HP Caliper User's Guide

Figure 13-4 Example of PMU Trace Report
PMU Trace Buffer 1, Kernel Thread Id 2218765, Samples 1 - 170
[IIR:IA64_INST_RETIRED, NR: NOPS_RETIRED, CC: CPU_CYCLES]
----------------------------------------------------------------------------------
--CPU Event-- --CPU Event-- -CPU Event-- ------IP Samples------
Sample IIR NR CC Bundle Address Sample
Number Count Count Count (module:function) Origin
----------------------------------------------------------------------------------
1 1996102 357759 2030895 0x4001230 TRG(0x1)
(divmod::main)
2 73 10 241 0x4001300 TRG(0x2)
(divmod::main)
3 4 2 22 0x4001230 TRG(0x1)
(divmod::main)
4 73 10 103 0x4001300 TRG(0x2)
(divmod::main)
[...]
The report shows that 1.9 M instructions retired before HP Caliper took the first sample.
The first sample, indicated by TRG(0x1) in the Sample Origin column, was
“TRiGgered” by a break instruction generated by the
CALIPER_PMU_TAKE_SAMPLE_1() macro.
The second sample was triggered when the processor executed the
CALIPER_PMU_TAKE_SAMPLE_2() macro. Between those two statements, 73
instructions retired, among which were 10 nop instructions, taking 241 cycles.
The third and fourth samples show the same sequence. The report shows that on the
second execution the same instructions were executed, but only took 103 cycles. The
code executed between the end and the beginning of that particular loop body took
about 22 cycles.
Precautions When Using Triggered Samples
Keep these points in mind:
Generating a large number of triggered samples might result in HP Caliper losing
samples.
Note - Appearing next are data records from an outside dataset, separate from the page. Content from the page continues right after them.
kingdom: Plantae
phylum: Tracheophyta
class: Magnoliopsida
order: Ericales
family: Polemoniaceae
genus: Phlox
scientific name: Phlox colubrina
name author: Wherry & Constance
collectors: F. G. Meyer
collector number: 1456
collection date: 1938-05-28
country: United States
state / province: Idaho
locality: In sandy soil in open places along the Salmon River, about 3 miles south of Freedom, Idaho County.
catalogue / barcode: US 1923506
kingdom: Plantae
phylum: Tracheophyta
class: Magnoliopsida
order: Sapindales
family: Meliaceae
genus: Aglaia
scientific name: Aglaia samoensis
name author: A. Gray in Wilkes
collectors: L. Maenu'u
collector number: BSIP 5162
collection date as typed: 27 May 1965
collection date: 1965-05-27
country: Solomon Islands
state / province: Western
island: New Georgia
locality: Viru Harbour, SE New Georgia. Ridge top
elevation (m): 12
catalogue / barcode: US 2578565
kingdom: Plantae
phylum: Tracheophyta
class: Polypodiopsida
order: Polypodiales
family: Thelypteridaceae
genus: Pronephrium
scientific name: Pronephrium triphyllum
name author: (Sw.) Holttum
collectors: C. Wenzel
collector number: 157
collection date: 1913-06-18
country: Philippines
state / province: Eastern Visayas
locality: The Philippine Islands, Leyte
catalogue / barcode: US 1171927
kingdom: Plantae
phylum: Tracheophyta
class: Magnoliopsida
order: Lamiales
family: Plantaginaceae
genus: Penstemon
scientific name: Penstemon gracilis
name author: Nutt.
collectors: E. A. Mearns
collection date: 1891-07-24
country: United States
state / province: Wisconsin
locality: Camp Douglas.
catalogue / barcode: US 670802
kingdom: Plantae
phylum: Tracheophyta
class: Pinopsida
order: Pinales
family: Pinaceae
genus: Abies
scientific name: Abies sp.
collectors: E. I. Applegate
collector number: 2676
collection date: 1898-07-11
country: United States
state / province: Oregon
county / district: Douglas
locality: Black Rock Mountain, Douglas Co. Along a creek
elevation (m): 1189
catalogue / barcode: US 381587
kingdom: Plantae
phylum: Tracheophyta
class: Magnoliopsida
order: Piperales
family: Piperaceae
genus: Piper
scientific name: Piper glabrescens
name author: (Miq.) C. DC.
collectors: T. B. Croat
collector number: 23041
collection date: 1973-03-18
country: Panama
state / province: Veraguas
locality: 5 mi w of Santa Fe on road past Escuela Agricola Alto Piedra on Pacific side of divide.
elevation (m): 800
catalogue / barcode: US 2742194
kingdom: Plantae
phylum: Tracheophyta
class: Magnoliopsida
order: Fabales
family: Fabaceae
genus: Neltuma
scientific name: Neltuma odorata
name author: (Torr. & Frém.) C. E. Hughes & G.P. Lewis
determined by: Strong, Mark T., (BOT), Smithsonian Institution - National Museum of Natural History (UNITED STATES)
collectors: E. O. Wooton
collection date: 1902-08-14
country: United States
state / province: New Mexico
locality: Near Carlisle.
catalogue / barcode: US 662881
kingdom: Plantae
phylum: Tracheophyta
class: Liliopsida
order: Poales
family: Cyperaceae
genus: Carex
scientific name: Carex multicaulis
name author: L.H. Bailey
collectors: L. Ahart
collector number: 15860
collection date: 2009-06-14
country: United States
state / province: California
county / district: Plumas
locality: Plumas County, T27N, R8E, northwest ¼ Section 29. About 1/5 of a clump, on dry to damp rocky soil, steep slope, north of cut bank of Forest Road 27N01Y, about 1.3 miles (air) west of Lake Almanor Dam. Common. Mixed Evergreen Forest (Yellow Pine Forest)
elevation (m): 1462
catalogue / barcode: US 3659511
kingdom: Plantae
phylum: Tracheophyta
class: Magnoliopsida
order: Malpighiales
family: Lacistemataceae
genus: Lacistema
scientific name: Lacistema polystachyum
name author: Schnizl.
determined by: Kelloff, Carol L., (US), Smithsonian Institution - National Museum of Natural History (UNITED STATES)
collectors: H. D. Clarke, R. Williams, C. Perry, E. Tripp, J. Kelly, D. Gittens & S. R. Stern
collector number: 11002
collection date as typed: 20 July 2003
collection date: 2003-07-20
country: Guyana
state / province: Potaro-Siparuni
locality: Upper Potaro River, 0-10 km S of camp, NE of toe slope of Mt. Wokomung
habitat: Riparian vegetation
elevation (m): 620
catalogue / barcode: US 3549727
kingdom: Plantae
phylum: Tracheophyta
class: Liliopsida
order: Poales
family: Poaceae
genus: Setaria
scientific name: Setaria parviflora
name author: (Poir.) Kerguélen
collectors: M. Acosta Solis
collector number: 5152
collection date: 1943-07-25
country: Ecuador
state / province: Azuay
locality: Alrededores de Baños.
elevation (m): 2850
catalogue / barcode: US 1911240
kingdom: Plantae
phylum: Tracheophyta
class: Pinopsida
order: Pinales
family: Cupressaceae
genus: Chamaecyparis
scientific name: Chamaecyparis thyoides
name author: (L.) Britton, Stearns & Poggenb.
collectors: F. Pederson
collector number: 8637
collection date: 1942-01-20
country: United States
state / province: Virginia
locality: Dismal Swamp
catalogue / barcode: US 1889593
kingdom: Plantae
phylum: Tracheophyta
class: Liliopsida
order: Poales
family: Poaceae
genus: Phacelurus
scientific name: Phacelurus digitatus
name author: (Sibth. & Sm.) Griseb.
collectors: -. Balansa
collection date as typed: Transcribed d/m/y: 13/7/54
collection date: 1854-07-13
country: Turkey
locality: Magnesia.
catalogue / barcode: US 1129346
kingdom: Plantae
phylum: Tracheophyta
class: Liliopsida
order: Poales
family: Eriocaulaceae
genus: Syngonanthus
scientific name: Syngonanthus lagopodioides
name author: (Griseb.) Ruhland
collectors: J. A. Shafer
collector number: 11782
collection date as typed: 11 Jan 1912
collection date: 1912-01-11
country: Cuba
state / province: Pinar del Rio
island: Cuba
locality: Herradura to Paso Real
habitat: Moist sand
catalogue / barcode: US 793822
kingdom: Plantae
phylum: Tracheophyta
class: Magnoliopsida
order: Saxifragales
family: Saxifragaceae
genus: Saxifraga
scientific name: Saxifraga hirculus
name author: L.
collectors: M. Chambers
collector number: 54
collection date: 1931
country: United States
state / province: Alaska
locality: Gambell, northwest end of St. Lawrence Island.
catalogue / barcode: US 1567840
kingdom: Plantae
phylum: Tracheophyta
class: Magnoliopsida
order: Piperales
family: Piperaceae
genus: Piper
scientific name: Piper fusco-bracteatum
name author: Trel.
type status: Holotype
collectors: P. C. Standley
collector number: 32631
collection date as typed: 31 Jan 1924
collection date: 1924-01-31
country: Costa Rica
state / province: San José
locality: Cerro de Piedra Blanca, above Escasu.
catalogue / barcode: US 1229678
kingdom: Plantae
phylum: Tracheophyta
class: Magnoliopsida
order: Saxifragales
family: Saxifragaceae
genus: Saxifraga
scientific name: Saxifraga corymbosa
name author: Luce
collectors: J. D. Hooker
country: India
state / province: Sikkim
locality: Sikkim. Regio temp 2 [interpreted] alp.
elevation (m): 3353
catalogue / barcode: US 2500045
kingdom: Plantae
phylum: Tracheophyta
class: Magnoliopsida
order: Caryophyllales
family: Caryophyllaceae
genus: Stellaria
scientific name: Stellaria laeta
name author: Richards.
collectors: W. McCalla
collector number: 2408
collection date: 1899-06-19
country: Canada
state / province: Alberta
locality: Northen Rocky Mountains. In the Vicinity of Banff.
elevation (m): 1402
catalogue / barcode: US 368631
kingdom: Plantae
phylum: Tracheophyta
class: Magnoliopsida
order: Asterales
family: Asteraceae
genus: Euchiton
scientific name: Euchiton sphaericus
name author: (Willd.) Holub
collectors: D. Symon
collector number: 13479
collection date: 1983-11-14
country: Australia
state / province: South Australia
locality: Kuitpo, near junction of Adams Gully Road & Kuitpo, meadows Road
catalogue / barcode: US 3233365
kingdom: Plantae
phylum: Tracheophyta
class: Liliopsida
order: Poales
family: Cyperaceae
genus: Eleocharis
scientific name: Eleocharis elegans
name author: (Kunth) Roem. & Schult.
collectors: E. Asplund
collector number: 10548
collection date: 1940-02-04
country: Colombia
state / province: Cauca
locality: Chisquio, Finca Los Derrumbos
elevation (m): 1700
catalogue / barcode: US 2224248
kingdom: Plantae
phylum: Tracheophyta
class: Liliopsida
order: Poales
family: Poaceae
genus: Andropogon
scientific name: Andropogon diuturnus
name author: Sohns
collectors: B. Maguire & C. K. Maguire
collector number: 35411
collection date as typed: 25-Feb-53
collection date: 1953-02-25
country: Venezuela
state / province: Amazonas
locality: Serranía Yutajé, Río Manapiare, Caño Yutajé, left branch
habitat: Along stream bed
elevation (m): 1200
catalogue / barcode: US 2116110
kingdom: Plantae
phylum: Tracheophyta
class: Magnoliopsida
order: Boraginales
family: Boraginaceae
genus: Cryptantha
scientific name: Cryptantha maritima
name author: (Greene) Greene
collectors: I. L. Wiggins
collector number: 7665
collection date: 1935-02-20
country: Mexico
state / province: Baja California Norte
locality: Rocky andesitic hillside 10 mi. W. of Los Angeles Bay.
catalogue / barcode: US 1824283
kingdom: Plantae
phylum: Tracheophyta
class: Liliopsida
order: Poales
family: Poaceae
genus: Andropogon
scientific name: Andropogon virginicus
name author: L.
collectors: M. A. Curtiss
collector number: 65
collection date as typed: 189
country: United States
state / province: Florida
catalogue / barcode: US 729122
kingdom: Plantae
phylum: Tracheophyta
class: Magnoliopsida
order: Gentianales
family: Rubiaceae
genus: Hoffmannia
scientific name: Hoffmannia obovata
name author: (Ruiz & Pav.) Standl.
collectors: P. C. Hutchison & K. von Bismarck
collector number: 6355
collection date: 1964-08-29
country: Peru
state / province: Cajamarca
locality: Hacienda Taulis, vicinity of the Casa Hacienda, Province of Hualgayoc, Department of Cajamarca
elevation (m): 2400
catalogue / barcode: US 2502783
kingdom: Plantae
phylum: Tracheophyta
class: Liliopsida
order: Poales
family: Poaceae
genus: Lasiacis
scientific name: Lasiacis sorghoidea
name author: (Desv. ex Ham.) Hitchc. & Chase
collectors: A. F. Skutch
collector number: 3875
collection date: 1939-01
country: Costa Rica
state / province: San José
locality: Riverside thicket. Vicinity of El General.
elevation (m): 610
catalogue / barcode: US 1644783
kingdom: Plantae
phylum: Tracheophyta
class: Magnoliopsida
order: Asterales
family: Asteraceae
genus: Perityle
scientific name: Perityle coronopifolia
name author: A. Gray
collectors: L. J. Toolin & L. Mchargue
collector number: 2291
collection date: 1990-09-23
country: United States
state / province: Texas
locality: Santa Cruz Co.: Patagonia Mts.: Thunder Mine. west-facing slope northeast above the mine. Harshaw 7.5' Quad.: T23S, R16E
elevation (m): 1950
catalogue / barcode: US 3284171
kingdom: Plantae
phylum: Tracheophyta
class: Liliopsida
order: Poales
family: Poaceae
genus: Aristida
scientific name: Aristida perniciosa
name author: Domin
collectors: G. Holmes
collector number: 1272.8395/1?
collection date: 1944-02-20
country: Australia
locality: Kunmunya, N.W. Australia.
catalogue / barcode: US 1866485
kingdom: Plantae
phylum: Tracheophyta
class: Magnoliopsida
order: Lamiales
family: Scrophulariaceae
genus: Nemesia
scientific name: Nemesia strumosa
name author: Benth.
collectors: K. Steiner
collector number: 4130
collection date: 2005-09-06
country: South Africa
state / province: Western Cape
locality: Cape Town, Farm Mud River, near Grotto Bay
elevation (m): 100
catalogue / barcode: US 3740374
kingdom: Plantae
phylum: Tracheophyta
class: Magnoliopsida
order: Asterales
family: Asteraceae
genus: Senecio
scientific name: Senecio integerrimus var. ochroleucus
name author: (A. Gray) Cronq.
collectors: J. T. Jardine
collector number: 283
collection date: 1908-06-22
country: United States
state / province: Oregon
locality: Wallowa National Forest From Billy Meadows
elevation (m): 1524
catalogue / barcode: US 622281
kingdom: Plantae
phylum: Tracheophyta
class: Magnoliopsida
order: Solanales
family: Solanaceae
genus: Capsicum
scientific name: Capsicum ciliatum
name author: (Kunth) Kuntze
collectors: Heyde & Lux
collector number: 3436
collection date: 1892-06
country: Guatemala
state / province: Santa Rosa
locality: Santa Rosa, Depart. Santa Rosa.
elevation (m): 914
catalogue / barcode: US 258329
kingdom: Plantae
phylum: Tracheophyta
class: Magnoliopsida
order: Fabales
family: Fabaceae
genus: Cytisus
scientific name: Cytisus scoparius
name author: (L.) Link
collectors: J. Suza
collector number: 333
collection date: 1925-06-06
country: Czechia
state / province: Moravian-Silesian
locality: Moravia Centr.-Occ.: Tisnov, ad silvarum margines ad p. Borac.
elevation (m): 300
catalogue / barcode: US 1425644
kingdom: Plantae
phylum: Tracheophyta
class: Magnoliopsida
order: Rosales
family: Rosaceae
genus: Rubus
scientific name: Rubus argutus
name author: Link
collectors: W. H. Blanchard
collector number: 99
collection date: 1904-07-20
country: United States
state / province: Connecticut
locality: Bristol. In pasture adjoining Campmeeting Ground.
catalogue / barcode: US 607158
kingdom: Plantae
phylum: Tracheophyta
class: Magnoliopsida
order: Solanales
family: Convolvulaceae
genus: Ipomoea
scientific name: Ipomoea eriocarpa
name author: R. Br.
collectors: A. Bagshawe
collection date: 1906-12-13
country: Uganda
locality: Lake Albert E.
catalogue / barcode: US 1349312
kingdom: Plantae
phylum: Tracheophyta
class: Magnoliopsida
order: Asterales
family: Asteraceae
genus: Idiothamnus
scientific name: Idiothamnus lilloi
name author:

A rule of thumb to avoid losing samples is to limit either of these:
Total number of such samples to be on the order of hundreds
Rate of sampling to an order of hundreds or thousands of samples per second
Remove the trigger macros in performance-critical regions of code in production
executables.
The macros CALIPER_PMU_TAKE_SAMPLE_n() expand to generate inline assembly
instructions, specifically _Asm_break.